Impact of Tropospheric Ozone on Crop Plants
Proceedings of the National Academy of Sciences, India Section B: Biological Sciences, 2012
Tropospheric ozone (O 3 ) is the most important regional atmospheric pollutant causing risk to food production across the globe due to its phytotoxicity and prevalence over agricultural areas. Peak O 3 concentrations have declined in Europe and North America due to reductions in precursors during the last decades, however, emissions of O 3 precursors have increased in Asia. The current critical level of ozone is determined by the threshold for yield loss which is based on the seasonal sum of the external concentration above 40 ppb. In the present article, the impact of tropospheric O 3 on crop photosynthesis, defense mechanism, growth, reproductive processes and yield of crop plants have been documented. O 3 upon its entry into the leaf intercellular spaces rapidly forms reactive oxygen species and reacts with components of the leaf apoplast to initiate a complex set of responses that constitute variable countermeasures by antioxidative enzymes.

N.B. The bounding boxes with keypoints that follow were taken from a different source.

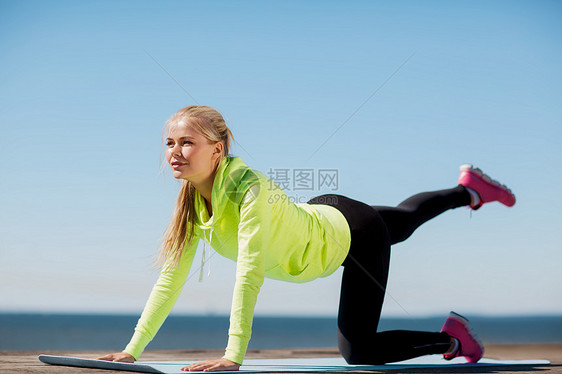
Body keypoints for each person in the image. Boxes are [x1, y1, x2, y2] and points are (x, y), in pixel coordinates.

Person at [97, 105, 516, 371]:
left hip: (351, 233)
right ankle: (470, 189)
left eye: (187, 142)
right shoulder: (190, 206)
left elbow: (249, 274)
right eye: (169, 142)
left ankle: (452, 338)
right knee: (404, 221)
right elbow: (171, 279)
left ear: (217, 151)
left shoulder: (250, 190)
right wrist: (132, 350)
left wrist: (233, 356)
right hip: (321, 215)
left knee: (359, 352)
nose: (174, 151)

Ozone affects photosynthetic process by influencing photosynthetic pigments, chlorophyll fluorescence kinetics and electron transport as well as carbon fixation in terms of decreased Rubisco activity and quantity. Translocation and allocation pattern of photosynthate also get influenced under O 3 , which affect reproductive processes and yield of crops. Plant species and cultivars exhibit a range of sensitivity to O 3 , which is identifiable in terms of biochemical, physiological, molecular and yield responses. Hence, understanding of cultivar sensitivity in context to O 3 would be helpful in development of potential O 3 biomarkers and O 3 tolerant variables.